If the plaintiffs ever had a cause of action based upon this order, that cause of action ceased to exist one year after the effective date of the order.
This complaint stands in no better stead, if it be construed to be grounded upon a theory other than that of enforcing an ICC order. Plaintiffs’ argument that this surcharge dispute is not a matter contemplated by the collective bargaining agreement with the union is refuted by undisputed facts before the court.
The union agreement did govern wages and rental compensation to be paid to owner-operators employed by the defendant. It *1163contemplated that such owner-operators would supply their own fuel. With marked increases in fuel costs a reality, the defendant proposed to the union in November, 1973, that, effective November 1, 1973, the collective bargaining agreement be supplemented to provide that defendant would bear the burden of such price increments over the cost of fuel as of July 1, 1973. That proposal was accepted. Thereafter, in February, 1974, defendant proposed to the union that the agreement be further supplemented to provide that defendant would, effective from February 1, 1974, bear the entire increment in fuel costs of the owner-operators over and above the price of fuel as of May 15,1973.3 That proposal was also accepted.
The ICC authority to impose a surcharge related specifically to the reality of increasing fuel costs. Though the collective bargaining agreement contains no specific reference to “surcharges,” it does specifically relate to the burden of fuel costs upon the owner-operators. There can be no question that the disputed subject matter does relate to conditions of the plaintiffs’ employment.
The collective bargaining agreement spells out a grievance procedure for the resolution of disputes thereunder arising.4 No grievance was ever filed by either the union or any member of the plaintiff class.
Grievance procedures incorporated in a collective bargaining agreement provide the exclusive, available remedy. A court has no jurisdiction to undertake enforcement of such a contract, at least until such procedures have first been invoked. Republic Steel Corp. v. Maddox, 379 U.S. 650, 85 S.Ct. 614, 13 L.Ed.2d 580 (1965). Pertinent to the argument here asserted, the Supreme Court said in United Steelworkers of America v. Warrior & Gulf Navigation Co., 363 U.S. 574, 578, 80 S.Ct. 1347, 1351, 4 L.Ed.2d 1409, 1415 (1960), “ * * * [Arbitration of labor disputes * * * is part and parcel of the collective bargaining process itself.”
The Supreme Court also said:
“The processing of disputes through the grievance machinery is actually a vehicle by which meaning and content are given to the collective bargaining agreement.
“Apart from matters that the parties specifically exclude, all of the questions on which the parties disagree must therefore come within the scope of the grievance and arbitration provisions of the collective agreement. The grievance procedure is, in other words, a part of the continuous collective bargaining process. * * * ” Ibid at 581, 80 S.Ct. at 1352, 4 L.Ed.2d at 1416.
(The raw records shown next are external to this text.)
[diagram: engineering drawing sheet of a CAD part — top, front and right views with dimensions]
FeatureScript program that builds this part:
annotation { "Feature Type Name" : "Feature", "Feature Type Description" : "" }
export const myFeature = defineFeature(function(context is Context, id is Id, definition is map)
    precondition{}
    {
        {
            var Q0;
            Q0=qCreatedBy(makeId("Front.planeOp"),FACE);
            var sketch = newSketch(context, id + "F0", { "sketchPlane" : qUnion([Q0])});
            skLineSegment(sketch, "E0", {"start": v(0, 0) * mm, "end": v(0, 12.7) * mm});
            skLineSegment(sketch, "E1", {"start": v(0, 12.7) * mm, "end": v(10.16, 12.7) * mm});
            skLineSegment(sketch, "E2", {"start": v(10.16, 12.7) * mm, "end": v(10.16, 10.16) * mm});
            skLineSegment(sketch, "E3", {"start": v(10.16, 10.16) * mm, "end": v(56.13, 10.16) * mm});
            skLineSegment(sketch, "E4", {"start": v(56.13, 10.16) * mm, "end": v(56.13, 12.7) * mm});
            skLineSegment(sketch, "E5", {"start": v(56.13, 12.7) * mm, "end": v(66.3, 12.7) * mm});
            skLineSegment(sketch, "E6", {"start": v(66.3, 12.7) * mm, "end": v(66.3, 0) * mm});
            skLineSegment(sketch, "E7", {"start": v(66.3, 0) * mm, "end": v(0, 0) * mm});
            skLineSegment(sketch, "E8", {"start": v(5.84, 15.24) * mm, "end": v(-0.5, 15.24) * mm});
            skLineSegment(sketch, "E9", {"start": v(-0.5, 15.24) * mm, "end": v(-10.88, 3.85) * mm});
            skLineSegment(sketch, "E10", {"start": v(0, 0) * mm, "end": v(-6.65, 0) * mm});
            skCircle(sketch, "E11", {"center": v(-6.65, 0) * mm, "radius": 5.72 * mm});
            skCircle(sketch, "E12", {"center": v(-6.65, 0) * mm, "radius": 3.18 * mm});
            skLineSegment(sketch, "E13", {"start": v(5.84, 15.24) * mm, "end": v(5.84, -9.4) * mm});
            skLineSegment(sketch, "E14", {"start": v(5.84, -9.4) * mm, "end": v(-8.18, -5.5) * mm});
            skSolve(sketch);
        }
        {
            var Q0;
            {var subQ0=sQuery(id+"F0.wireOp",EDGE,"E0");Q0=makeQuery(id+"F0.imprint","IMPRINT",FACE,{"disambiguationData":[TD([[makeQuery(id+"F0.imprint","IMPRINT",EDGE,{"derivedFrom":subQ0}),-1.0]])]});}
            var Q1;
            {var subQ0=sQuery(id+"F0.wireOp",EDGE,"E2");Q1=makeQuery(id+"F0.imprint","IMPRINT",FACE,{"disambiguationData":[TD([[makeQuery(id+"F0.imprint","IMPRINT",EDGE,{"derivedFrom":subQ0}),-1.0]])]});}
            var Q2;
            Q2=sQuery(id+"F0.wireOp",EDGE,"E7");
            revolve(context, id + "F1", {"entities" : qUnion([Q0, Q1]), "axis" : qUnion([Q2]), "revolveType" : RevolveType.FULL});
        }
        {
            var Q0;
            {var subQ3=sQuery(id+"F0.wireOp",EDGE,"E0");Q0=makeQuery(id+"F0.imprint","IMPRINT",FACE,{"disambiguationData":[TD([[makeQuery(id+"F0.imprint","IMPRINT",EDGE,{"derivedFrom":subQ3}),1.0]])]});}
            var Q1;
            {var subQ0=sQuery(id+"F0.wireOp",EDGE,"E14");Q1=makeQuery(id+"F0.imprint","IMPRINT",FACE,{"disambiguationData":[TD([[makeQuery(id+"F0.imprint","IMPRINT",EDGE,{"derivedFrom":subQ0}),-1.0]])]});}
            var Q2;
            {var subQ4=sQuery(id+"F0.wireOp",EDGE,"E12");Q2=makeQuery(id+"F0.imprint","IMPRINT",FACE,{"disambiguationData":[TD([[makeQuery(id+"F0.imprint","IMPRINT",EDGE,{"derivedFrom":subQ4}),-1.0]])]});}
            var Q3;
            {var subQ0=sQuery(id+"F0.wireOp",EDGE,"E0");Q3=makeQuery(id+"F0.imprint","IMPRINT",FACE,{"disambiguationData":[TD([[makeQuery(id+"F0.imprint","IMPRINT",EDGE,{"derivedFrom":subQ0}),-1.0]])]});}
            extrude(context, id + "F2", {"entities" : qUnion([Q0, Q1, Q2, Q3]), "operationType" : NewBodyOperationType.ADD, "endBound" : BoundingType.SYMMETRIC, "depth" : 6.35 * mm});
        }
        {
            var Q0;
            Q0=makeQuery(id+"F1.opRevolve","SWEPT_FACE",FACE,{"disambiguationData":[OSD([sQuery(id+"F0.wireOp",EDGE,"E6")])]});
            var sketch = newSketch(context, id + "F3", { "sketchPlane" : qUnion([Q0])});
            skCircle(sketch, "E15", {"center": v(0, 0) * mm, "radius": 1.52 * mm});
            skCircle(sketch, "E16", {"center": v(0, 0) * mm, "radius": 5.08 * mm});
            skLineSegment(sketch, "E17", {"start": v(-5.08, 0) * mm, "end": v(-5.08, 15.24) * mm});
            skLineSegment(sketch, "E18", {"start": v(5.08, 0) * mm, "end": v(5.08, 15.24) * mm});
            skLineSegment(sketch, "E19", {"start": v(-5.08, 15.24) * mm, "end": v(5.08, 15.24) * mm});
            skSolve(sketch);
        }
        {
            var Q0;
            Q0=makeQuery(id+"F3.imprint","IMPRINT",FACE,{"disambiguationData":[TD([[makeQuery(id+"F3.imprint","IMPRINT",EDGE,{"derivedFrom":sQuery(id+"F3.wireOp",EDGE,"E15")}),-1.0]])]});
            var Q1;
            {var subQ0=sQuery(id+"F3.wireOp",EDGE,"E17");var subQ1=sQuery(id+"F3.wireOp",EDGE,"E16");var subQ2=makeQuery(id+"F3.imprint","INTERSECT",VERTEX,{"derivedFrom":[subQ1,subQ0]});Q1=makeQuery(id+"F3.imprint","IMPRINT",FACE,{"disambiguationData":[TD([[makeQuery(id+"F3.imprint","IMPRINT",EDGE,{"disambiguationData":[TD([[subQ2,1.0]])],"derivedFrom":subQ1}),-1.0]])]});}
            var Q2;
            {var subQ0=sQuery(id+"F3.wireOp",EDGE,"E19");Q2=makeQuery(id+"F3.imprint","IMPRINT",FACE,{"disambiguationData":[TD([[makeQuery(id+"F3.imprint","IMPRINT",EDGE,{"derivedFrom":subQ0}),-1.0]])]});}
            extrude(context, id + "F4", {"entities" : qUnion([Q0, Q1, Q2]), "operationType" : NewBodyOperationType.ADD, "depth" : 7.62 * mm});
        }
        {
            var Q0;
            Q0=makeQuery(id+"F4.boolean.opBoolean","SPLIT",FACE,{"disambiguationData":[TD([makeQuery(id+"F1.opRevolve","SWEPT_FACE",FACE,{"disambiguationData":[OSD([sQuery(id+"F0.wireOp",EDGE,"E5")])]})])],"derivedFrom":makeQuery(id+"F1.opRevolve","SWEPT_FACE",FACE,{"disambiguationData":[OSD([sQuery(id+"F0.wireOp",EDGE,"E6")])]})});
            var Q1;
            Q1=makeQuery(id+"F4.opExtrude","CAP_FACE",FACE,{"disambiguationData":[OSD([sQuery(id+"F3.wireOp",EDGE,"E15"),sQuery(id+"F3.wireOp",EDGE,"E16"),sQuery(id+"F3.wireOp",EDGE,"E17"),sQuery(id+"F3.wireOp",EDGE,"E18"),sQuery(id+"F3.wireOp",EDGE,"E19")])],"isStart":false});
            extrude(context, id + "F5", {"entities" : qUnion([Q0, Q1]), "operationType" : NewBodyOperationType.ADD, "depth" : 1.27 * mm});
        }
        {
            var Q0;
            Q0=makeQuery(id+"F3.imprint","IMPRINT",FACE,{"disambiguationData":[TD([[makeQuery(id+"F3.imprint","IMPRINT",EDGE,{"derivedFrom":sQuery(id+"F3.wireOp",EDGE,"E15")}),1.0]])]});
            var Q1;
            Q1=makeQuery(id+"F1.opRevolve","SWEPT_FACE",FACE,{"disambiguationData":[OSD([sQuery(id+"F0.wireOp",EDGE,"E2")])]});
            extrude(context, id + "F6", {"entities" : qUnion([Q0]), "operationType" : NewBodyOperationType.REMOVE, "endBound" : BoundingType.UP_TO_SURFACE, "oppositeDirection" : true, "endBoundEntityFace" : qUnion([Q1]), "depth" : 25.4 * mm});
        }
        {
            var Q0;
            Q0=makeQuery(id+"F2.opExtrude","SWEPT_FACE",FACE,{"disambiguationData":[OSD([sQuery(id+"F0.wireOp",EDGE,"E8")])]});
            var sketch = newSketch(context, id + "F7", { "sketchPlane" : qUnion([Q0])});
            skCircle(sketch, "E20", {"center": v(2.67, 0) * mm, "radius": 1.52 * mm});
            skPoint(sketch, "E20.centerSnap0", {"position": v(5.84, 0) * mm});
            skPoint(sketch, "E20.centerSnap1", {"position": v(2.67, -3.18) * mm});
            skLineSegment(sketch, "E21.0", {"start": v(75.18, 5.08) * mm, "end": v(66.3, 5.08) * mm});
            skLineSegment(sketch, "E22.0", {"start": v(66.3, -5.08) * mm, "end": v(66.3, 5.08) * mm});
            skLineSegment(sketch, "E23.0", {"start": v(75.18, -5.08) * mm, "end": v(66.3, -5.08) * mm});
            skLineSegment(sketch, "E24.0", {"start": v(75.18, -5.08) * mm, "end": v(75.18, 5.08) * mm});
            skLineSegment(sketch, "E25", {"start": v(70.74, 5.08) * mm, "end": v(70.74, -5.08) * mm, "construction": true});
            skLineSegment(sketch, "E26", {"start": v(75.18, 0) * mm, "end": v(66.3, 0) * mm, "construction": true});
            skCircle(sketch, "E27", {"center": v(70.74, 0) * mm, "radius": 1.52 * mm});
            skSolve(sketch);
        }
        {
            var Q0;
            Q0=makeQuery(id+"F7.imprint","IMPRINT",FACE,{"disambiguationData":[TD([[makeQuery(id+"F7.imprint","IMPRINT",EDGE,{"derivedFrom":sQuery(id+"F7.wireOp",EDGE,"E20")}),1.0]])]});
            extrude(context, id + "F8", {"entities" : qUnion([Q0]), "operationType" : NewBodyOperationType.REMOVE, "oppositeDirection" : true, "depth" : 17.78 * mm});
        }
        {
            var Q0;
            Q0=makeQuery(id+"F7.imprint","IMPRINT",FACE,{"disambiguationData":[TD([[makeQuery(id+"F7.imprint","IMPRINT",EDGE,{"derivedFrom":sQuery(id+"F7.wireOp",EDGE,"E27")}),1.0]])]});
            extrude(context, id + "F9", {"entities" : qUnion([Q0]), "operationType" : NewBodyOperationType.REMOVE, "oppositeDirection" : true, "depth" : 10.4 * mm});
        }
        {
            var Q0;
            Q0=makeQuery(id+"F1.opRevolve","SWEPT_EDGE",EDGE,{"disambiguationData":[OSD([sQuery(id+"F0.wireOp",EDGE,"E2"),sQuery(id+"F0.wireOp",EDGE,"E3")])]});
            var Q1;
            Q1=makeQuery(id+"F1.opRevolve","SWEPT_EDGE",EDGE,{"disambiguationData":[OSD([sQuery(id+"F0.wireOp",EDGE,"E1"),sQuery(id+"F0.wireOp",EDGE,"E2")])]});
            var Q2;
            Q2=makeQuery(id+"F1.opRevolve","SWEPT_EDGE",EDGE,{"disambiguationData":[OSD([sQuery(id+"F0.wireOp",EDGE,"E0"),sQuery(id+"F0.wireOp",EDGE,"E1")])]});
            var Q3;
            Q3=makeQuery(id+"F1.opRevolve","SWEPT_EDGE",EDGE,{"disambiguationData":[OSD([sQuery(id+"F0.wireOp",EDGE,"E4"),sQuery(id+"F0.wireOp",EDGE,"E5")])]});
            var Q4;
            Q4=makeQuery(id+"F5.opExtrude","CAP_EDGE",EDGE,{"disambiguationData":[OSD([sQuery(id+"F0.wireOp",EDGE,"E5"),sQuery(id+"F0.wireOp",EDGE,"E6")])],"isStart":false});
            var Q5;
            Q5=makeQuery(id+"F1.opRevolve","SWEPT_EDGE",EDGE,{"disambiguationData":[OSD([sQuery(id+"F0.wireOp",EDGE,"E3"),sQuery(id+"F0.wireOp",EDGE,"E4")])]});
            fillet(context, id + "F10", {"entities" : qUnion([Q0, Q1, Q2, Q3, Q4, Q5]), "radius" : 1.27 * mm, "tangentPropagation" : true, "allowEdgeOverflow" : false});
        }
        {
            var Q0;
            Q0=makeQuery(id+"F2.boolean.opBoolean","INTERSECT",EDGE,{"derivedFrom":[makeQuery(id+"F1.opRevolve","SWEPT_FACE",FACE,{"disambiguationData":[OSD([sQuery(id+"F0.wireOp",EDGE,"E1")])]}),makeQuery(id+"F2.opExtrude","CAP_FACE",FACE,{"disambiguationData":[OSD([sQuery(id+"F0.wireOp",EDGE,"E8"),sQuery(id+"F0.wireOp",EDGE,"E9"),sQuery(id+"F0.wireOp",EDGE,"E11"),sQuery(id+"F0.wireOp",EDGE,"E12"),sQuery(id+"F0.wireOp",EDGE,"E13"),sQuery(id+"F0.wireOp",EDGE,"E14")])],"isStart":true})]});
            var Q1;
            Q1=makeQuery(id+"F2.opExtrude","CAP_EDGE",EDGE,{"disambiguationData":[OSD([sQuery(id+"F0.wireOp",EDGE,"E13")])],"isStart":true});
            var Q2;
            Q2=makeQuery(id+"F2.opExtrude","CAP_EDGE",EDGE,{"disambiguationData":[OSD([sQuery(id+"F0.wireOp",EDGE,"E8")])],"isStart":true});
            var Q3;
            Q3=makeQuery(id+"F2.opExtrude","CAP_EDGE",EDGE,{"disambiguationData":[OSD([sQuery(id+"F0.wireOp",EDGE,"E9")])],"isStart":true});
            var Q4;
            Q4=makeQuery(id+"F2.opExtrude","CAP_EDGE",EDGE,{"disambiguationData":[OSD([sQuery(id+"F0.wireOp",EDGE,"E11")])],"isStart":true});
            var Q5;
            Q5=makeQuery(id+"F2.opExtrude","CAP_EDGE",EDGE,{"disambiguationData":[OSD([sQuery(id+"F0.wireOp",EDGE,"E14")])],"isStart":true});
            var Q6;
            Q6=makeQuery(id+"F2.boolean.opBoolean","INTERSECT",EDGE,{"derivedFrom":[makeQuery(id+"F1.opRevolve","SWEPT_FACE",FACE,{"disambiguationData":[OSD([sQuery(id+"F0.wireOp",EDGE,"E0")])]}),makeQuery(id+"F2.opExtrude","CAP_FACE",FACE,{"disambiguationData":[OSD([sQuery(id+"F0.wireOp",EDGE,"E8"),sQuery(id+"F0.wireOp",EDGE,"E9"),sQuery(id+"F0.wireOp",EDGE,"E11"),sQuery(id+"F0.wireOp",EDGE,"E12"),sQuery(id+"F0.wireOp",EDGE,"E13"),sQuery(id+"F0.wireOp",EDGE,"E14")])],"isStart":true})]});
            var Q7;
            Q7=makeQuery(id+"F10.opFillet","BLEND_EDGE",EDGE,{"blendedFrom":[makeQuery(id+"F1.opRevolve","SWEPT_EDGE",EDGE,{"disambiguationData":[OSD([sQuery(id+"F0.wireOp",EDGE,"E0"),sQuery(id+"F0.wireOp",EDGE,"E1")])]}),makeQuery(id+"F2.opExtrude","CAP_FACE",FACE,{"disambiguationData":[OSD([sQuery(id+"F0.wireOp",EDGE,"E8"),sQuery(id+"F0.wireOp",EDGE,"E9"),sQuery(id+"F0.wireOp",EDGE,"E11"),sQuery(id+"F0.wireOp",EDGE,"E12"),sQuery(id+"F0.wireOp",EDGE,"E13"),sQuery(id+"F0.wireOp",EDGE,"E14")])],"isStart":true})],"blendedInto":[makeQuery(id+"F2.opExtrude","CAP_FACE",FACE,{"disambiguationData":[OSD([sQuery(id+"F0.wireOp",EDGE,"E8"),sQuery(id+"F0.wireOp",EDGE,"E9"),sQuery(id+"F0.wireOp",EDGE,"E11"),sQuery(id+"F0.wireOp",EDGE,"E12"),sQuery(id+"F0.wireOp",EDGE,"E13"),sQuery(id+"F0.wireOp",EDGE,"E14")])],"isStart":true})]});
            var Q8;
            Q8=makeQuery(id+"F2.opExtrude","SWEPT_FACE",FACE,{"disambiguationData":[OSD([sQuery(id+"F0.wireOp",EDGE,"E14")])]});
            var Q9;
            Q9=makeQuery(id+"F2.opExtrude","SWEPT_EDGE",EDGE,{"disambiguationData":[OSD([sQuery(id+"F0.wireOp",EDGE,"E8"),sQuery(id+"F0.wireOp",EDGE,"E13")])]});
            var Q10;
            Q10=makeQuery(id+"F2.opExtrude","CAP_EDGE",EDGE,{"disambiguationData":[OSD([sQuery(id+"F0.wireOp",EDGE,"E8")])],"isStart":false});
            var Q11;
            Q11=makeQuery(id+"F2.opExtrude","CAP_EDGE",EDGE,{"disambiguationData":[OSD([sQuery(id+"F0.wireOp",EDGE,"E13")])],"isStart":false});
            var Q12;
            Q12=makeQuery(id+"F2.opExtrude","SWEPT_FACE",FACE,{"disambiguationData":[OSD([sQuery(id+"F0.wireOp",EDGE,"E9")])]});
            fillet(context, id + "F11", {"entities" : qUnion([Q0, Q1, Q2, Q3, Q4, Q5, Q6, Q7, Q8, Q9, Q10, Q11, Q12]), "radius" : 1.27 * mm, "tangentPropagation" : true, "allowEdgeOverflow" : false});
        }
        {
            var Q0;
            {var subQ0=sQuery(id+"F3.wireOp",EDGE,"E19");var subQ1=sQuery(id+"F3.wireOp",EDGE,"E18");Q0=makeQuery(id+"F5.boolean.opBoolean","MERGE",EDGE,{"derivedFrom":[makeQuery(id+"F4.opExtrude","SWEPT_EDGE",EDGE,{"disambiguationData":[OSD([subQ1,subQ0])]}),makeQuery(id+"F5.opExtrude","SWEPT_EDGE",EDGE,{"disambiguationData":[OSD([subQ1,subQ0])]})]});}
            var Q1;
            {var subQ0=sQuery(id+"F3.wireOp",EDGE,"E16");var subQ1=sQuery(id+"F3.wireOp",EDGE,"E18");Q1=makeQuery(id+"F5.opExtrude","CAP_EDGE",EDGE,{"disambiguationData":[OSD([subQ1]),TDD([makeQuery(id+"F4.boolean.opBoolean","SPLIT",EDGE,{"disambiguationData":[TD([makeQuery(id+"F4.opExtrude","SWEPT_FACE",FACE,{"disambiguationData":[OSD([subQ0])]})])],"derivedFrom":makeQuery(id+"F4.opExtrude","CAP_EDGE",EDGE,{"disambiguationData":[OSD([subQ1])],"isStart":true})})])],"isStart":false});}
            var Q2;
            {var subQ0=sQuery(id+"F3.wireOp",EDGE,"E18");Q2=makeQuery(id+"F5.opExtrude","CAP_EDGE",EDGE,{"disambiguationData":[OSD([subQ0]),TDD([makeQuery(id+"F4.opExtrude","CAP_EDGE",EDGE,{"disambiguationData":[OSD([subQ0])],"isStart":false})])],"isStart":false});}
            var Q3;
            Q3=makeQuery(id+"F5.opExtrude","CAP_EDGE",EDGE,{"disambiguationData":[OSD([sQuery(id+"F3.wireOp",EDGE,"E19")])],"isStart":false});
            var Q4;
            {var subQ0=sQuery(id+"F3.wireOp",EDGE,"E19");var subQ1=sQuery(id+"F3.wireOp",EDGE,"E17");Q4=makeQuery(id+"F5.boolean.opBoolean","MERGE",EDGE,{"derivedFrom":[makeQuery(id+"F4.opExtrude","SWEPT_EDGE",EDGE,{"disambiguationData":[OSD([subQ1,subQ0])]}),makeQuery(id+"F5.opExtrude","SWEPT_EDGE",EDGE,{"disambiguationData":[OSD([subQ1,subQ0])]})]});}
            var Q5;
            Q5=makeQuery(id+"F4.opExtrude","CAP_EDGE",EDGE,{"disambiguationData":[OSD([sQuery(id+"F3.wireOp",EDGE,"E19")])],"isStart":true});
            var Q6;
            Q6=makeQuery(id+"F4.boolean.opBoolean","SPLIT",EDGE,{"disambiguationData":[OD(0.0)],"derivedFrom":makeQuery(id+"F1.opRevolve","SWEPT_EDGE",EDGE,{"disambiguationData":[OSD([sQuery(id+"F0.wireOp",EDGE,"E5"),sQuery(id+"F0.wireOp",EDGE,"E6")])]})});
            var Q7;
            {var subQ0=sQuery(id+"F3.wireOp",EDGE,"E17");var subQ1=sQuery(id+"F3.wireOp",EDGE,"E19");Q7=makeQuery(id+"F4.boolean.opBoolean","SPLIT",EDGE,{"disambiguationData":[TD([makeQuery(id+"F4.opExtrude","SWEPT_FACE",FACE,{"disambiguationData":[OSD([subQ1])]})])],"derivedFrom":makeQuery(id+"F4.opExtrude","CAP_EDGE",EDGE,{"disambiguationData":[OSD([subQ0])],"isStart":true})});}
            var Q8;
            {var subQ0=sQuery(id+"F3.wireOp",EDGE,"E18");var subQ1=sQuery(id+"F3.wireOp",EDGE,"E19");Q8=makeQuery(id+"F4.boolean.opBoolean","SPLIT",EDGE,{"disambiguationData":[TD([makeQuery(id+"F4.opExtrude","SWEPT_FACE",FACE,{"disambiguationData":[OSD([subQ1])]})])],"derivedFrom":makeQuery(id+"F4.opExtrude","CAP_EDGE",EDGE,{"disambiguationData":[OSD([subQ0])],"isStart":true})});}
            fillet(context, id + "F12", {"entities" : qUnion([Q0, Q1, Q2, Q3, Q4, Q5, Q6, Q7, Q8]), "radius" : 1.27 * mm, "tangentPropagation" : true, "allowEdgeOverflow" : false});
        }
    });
Commercial arbitration cases, as exemplified by B. Fernandez & Hnos., S. en C. v. Rickert Rice Mills, Inc., 119 F.2d 809, 814-815 (1st Cir. 1941), upon which plaintiffs rely, have no application to collective bargaining agreements.
For the reasons stated, the complaint must be dismissed.
*1164Accordingly, IT IS ORDERED that defendant’s motion to dismiss is ALLOWED and the complaint herein is DISMISSED, with prejudice.